■ **Exercise goal**
Your answer must be an exact copy of every record.

Saved entries
* * * *

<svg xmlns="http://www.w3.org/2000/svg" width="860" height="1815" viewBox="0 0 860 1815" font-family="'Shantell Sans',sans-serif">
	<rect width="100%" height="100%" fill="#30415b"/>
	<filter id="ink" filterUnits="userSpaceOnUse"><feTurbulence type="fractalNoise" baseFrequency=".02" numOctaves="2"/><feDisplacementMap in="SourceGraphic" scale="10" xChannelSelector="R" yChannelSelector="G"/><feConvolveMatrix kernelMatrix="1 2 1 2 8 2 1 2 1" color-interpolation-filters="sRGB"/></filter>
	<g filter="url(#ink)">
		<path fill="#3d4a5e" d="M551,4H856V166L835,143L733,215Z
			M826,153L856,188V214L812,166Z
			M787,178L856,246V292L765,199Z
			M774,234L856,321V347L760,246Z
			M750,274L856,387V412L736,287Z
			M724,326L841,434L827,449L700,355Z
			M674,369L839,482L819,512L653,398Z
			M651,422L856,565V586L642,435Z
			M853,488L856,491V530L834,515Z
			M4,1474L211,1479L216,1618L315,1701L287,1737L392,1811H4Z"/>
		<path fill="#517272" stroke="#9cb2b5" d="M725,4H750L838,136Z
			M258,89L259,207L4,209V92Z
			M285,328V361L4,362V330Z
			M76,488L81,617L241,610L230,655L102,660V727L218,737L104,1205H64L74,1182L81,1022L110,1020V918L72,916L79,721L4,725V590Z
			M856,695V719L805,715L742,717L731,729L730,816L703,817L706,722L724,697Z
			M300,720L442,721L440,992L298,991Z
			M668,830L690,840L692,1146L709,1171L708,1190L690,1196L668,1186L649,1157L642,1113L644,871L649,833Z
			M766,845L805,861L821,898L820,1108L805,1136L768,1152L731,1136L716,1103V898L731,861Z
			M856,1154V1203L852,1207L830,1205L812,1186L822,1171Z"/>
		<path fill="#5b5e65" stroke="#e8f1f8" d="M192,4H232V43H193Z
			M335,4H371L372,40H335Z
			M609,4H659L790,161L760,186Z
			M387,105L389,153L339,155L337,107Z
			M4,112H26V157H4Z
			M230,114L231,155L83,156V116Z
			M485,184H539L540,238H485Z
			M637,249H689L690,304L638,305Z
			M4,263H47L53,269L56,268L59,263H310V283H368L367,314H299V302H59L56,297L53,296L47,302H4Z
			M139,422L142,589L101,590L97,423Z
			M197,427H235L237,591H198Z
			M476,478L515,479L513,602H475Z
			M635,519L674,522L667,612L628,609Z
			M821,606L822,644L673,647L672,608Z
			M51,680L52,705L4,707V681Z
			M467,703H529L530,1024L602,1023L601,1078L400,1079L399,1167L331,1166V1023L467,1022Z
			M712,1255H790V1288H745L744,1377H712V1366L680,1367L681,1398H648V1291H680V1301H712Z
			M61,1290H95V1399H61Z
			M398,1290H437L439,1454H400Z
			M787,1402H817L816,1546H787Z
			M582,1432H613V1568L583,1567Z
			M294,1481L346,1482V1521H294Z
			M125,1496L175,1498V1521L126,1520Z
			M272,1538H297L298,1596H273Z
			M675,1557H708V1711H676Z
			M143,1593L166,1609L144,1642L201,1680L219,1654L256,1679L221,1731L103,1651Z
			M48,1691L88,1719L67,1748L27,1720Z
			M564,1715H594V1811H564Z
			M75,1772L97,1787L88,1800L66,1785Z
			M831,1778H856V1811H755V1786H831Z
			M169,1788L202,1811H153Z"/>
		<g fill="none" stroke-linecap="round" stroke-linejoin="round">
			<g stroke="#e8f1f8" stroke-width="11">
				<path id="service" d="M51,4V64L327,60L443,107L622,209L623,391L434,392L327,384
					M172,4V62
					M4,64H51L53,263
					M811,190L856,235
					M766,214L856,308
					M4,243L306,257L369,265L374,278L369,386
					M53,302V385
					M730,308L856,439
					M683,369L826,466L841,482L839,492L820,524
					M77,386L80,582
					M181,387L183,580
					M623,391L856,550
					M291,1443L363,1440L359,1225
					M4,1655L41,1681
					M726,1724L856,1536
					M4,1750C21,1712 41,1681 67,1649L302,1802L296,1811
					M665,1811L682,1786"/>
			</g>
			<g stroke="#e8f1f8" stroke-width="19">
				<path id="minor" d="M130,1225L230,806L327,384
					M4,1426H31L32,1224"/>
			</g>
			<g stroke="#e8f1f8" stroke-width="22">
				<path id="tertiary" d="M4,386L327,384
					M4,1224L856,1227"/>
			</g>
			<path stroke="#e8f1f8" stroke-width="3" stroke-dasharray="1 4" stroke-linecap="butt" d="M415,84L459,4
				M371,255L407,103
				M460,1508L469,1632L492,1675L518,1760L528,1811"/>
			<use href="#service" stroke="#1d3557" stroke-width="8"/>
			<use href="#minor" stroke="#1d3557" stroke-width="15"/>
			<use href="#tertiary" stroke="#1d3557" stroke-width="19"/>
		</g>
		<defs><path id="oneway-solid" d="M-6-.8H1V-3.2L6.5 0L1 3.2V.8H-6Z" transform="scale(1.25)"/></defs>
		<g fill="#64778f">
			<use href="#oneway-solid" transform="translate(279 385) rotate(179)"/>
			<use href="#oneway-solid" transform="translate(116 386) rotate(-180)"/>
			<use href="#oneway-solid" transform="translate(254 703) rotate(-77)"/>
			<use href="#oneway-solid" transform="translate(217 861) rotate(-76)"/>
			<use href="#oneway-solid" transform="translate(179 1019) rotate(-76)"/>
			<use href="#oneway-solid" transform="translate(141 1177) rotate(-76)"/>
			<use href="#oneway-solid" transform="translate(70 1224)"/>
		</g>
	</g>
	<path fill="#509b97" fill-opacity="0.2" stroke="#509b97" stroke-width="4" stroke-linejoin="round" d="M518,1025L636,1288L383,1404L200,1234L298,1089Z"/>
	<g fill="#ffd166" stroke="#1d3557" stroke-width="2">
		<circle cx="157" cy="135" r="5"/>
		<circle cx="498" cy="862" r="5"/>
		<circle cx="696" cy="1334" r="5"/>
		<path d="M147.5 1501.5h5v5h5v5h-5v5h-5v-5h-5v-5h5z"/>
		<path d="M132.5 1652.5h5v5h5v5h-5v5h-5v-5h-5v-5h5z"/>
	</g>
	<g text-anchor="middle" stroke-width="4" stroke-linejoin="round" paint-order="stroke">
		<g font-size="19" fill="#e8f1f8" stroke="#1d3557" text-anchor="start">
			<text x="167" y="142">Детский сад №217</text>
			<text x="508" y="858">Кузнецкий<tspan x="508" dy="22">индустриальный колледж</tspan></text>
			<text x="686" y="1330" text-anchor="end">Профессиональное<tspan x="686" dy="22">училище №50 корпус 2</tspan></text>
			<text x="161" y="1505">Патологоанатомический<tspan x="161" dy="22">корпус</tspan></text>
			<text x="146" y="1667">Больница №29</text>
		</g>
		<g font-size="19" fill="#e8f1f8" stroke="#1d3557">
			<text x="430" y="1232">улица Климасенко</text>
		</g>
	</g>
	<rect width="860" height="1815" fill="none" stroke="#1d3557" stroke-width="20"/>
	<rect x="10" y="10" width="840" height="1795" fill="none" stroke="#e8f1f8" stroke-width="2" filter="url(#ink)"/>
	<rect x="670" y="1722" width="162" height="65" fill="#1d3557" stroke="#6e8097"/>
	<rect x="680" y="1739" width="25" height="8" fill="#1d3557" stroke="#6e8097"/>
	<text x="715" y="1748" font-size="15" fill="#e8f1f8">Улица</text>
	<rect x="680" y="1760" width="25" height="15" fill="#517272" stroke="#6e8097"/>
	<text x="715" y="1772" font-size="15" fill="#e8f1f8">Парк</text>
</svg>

* * * *

■ **Task output**
<svg xmlns="http://www.w3.org/2000/svg" width="860" height="1815" viewBox="0 0 860 1815" font-family="'Shantell Sans',sans-serif">
	<rect width="100%" height="100%" fill="#30415b"/>
	<filter id="ink" filterUnits="userSpaceOnUse"><feTurbulence type="fractalNoise" baseFrequency=".02" numOctaves="2"/><feDisplacementMap in="SourceGraphic" scale="10" xChannelSelector="R" yChannelSelector="G"/><feConvolveMatrix kernelMatrix="1 2 1 2 8 2 1 2 1" color-interpolation-filters="sRGB"/></filter>
	<g filter="url(#ink)">
		<path fill="#3d4a5e" d="M551,4H856V166L835,143L733,215Z
			M826,153L856,188V214L812,166Z
			M787,178L856,246V292L765,199Z
			M774,234L856,321V347L760,246Z
			M750,274L856,387V412L736,287Z
			M724,326L841,434L827,449L700,355Z
			M674,369L839,482L819,512L653,398Z
			M651,422L856,565V586L642,435Z
			M853,488L856,491V530L834,515Z
			M4,1474L211,1479L216,1618L315,1701L287,1737L392,1811H4Z"/>
		<path fill="#517272" stroke="#9cb2b5" d="M725,4H750L838,136Z
			M258,89L259,207L4,209V92Z
			M285,328V361L4,362V330Z
			M76,488L81,617L241,610L230,655L102,660V727L218,737L104,1205H64L74,1182L81,1022L110,1020V918L72,916L79,721L4,725V590Z
			M856,695V719L805,715L742,717L731,729L730,816L703,817L706,722L724,697Z
			M300,720L442,721L440,992L298,991Z
			M668,830L690,840L692,1146L709,1171L708,1190L690,1196L668,1186L649,1157L642,1113L644,871L649,833Z
			M766,845L805,861L821,898L820,1108L805,1136L768,1152L731,1136L716,1103V898L731,861Z
			M856,1154V1203L852,1207L830,1205L812,1186L822,1171Z"/>
		<path fill="#5b5e65" stroke="#e8f1f8" d="M192,4H232V43H193Z
			M335,4H371L372,40H335Z
			M609,4H659L790,161L760,186Z
			M387,105L389,153L339,155L337,107Z
			M4,112H26V157H4Z
			M230,114L231,155L83,156V116Z
			M485,184H539L540,238H485Z
			M637,249H689L690,304L638,305Z
			M4,263H47L53,269L56,268L59,263H310V283H368L367,314H299V302H59L56,297L53,296L47,302H4Z
			M139,422L142,589L101,590L97,423Z
			M197,427H235L237,591H198Z
			M476,478L515,479L513,602H475Z
			M635,519L674,522L667,612L628,609Z
			M821,606L822,644L673,647L672,608Z
			M51,680L52,705L4,707V681Z
			M467,703H529L530,1024L602,1023L601,1078L400,1079L399,1167L331,1166V1023L467,1022Z
			M712,1255H790V1288H745L744,1377H712V1366L680,1367L681,1398H648V1291H680V1301H712Z
			M61,1290H95V1399H61Z
			M398,1290H437L439,1454H400Z
			M787,1402H817L816,1546H787Z
			M582,1432H613V1568L583,1567Z
			M294,1481L346,1482V1521H294Z
			M125,1496L175,1498V1521L126,1520Z
			M272,1538H297L298,1596H273Z
			M675,1557H708V1711H676Z
			M143,1593L166,1609L144,1642L201,1680L219,1654L256,1679L221,1731L103,1651Z
			M48,1691L88,1719L67,1748L27,1720Z
			M564,1715H594V1811H564Z
			M75,1772L97,1787L88,1800L66,1785Z
			M831,1778H856V1811H755V1786H831Z
			M169,1788L202,1811H153Z"/>
		<g fill="none" stroke-linecap="round" stroke-linejoin="round">
			<g stroke="#e8f1f8" stroke-width="11">
				<path id="service" d="M51,4V64L327,60L443,107L622,209L623,391L434,392L327,384
					M172,4V62
					M4,64H51L53,263
					M811,190L856,235
					M766,214L856,308
					M4,243L306,257L369,265L374,278L369,386
					M53,302V385
					M730,308L856,439
					M683,369L826,466L841,482L839,492L820,524
					M77,386L80,582
					M181,387L183,580
					M623,391L856,550
					M291,1443L363,1440L359,1225
					M4,1655L41,1681
					M726,1724L856,1536
					M4,1750C21,1712 41,1681 67,1649L302,1802L296,1811
					M665,1811L682,1786"/>
			</g>
			<g stroke="#e8f1f8" stroke-width="19">
				<path id="minor" d="M130,1225L230,806L327,384
					M4,1426H31L32,1224"/>
			</g>
			<g stroke="#e8f1f8" stroke-width="22">
				<path id="tertiary" d="M4,386L327,384
					M4,1224L856,1227"/>
			</g>
			<path stroke="#e8f1f8" stroke-width="3" stroke-dasharray="1 4" stroke-linecap="butt" d="M415,84L459,4
				M371,255L407,103
				M460,1508L469,1632L492,1675L518,1760L528,1811"/>
			<use href="#service" stroke="#1d3557" stroke-width="8"/>
			<use href="#minor" stroke="#1d3557" stroke-width="15"/>
			<use href="#tertiary" stroke="#1d3557" stroke-width="19"/>
		</g>
		<defs><path id="oneway-solid" d="M-6-.8H1V-3.2L6.5 0L1 3.2V.8H-6Z" transform="scale(1.25)"/></defs>
		<g fill="#64778f">
			<use href="#oneway-solid" transform="translate(279 385) rotate(179)"/>
			<use href="#oneway-solid" transform="translate(116 386) rotate(-180)"/>
			<use href="#oneway-solid" transform="translate(254 703) rotate(-77)"/>
			<use href="#oneway-solid" transform="translate(217 861) rotate(-76)"/>
			<use href="#oneway-solid" transform="translate(179 1019) rotate(-76)"/>
			<use href="#oneway-solid" transform="translate(141 1177) rotate(-76)"/>
			<use href="#oneway-solid" transform="translate(70 1224)"/>
		</g>
	</g>
	<path fill="#509b97" fill-opacity="0.2" stroke="#509b97" stroke-width="4" stroke-linejoin="round" d="M518,1025L636,1288L383,1404L200,1234L298,1089Z"/>
	<g fill="#ffd166" stroke="#1d3557" stroke-width="2">
		<circle cx="157" cy="135" r="5"/>
		<circle cx="498" cy="862" r="5"/>
		<circle cx="696" cy="1334" r="5"/>
		<path d="M147.5 1501.5h5v5h5v5h-5v5h-5v-5h-5v-5h5z"/>
		<path d="M132.5 1652.5h5v5h5v5h-5v5h-5v-5h-5v-5h5z"/>
	</g>
	<g text-anchor="middle" stroke-width="4" stroke-linejoin="round" paint-order="stroke">
		<g font-size="19" fill="#e8f1f8" stroke="#1d3557" text-anchor="start">
			<text x="167" y="142">Детский сад №217</text>
			<text x="508" y="858">Кузнецкий<tspan x="508" dy="22">индустриальный колледж</tspan></text>
			<text x="686" y="1330" text-anchor="end">Профессиональное<tspan x="686" dy="22">училище №50 корпус 2</tspan></text>
			<text x="161" y="1505">Патологоанатомический<tspan x="161" dy="22">корпус</tspan></text>
			<text x="146" y="1667">Больница №29</text>
		</g>
		<g font-size="19" fill="#e8f1f8" stroke="#1d3557">
			<text x="430" y="1232">улица Климасенко</text>
		</g>
	</g>
	<rect width="860" height="1815" fill="none" stroke="#1d3557" stroke-width="20"/>
	<rect x="10" y="10" width="840" height="1795" fill="none" stroke="#e8f1f8" stroke-width="2" filter="url(#ink)"/>
	<rect x="670" y="1722" width="162" height="65" fill="#1d3557" stroke="#6e8097"/>
	<rect x="680" y="1739" width="25" height="8" fill="#1d3557" stroke="#6e8097"/>
	<text x="715" y="1748" font-size="15" fill="#e8f1f8">Улица</text>
	<rect x="680" y="1760" width="25" height="15" fill="#517272" stroke="#6e8097"/>
	<text x="715" y="1772" font-size="15" fill="#e8f1f8">Парк</text>
</svg>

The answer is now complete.